Food science 464 is the second of a two-part course. Food science 461 is the first section that deals mostly with learning medical terminology.
“We had to take quizzes on medical terminology, so all the prefixes and suffixes that you see in long disease words, we had to learn those,” Kent said. “It's hard, there are things that don't make sense at all and you just have to know them, but when you go through it every week it makes sense because it builds on the week before. You can see how things in words like tendinitis, like how the “itis” means the same thing in different words.”
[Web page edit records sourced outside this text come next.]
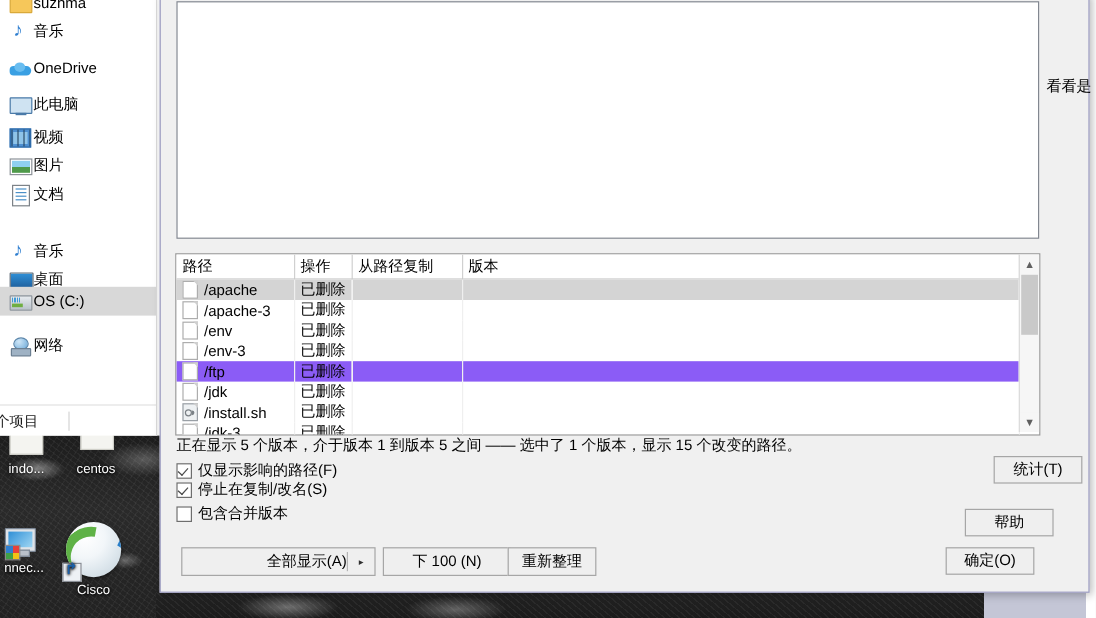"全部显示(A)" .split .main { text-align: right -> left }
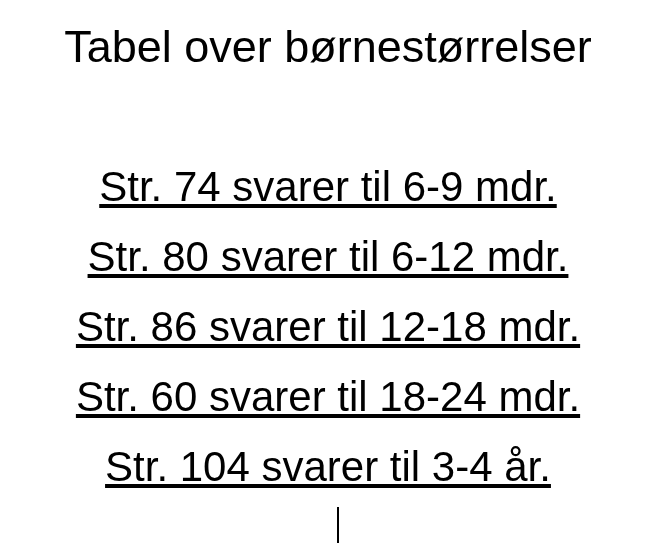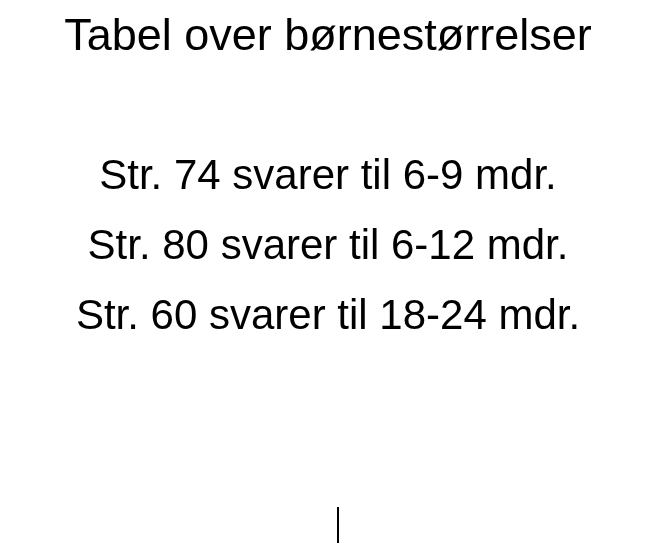"Tabel over børnestørrelser" .page { padding-top: none -> 12px }
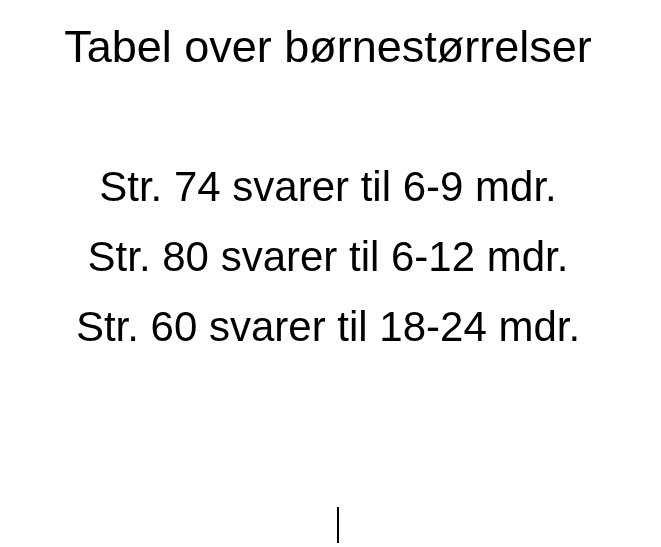"Str. 74 svarer til 6-9" .size-line { text-decoration: none -> underline }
In the second section, 464 the focus is on application, case studies and detailed tests.
“We have case studies for homework, but besides that it is really mostly tests. They are very detail-specific, which is hard, but at the same time I like it,” Kent said. “You can't just know the broad stuff and go in to the test and do well.”
The NCAA saying goes, ?There are 380,000 student-athletes, and most of them will go pro in something other than sports.' Kent hopes to go pro as a pediatrician. For now she gets good grades, and takes classes like food science 464 to prepare for a bright future, in something other than sports.